Your assignment:
Render every line of text in the following records as a JSON list of strings, one string per line, with blank lines left out.
_ _ _ _ _ _ _
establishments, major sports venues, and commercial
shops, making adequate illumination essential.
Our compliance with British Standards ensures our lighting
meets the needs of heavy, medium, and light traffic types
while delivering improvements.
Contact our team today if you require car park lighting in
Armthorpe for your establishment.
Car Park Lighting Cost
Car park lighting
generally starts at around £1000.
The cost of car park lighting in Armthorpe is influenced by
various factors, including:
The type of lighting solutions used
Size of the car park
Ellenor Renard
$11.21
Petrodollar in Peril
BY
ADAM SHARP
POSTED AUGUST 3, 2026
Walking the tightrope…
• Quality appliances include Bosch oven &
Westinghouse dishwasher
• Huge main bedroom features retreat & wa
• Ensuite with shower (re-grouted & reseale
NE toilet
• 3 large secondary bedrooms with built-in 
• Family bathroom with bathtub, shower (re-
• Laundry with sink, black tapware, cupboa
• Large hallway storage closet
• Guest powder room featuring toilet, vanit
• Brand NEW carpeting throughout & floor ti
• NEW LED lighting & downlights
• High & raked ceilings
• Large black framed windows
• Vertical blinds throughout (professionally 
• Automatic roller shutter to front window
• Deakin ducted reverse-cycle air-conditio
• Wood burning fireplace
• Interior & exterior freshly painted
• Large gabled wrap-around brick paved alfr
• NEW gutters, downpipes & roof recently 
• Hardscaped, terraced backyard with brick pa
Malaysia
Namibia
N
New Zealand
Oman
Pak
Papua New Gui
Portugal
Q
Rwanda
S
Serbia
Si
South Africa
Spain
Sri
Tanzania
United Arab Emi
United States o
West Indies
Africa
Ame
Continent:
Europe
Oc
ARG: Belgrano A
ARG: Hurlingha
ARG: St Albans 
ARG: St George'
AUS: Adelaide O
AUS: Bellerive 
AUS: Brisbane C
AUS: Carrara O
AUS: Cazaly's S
_ _ _ _ _ _ _
Written answer:
[
  "establishments, major sports venues, and commercial",
  "shops, making adequate illumination essential.",
  "Our compliance with British Standards ensures our lighting",
  "meets the needs of heavy, medium, and light traffic types",
  "while delivering improvements.",
  "Contact our team today if you require car park lighting in",
  "Armthorpe for your establishment.",
  "Car Park Lighting Cost",
  "Car park lighting",
  "generally starts at around £1000.",
  "The cost of car park lighting in Armthorpe is influenced by",
  "various factors, including:",
  "The type of lighting solutions used",
  "Size of the car park",
  "Ellenor Renard",
  "$11.21",
  "Petrodollar in Peril",
  "BY",
  "ADAM SHARP",
  "POSTED AUGUST 3, 2026",
  "Walking the tightrope…",
  "• Quality appliances include Bosch oven &",
  "Westinghouse dishwasher",
  "• Huge main bedroom features retreat & wa",
  "• Ensuite with shower (re-grouted & reseale",
  "NE toilet",
  "• 3 large secondary bedrooms with built-in ",
  "• Family bathroom with bathtub, shower (re-",
  "• Laundry with sink, black tapware, cupboa",
  "• Large hallway storage closet",
  "• Guest powder room featuring toilet, vanit",
  "• Brand NEW carpeting throughout & floor ti",
  "• NEW LED lighting & downlights",
  "• High & raked ceilings",
  "• Large black framed windows",
  "• Vertical blinds throughout (professionally ",
  "• Automatic roller shutter to front window",
  "• Deakin ducted reverse-cycle air-conditio",
  "• Wood burning fireplace",
  "• Interior & exterior freshly painted",
  "• Large gabled wrap-around brick paved alfr",
  "• NEW gutters, downpipes & roof recently ",
  "• Hardscaped, terraced backyard with brick pa",
  "Malaysia",
  "Namibia",
  "N",
  "New Zealand",
  "Oman",
  "Pak",
  "Papua New Gui",
  "Portugal",
  "Q",
  "Rwanda",
  "S",
  "Serbia",
  "Si",
  "South Africa",
  "Spain",
  "Sri",
  "Tanzania",
  "United Arab Emi",
  "United States o",
  "West Indies",
  "Africa",
  "Ame",
  "Continent:",
  "Europe",
  "Oc",
  "ARG: Belgrano A",
  "ARG: Hurlingha",
  "ARG: St Albans ",
  "ARG: St George'",
  "AUS: Adelaide O",
  "AUS: Bellerive ",
  "AUS: Brisbane C",
  "AUS: Carrara O",
  "AUS: Cazaly's S"
]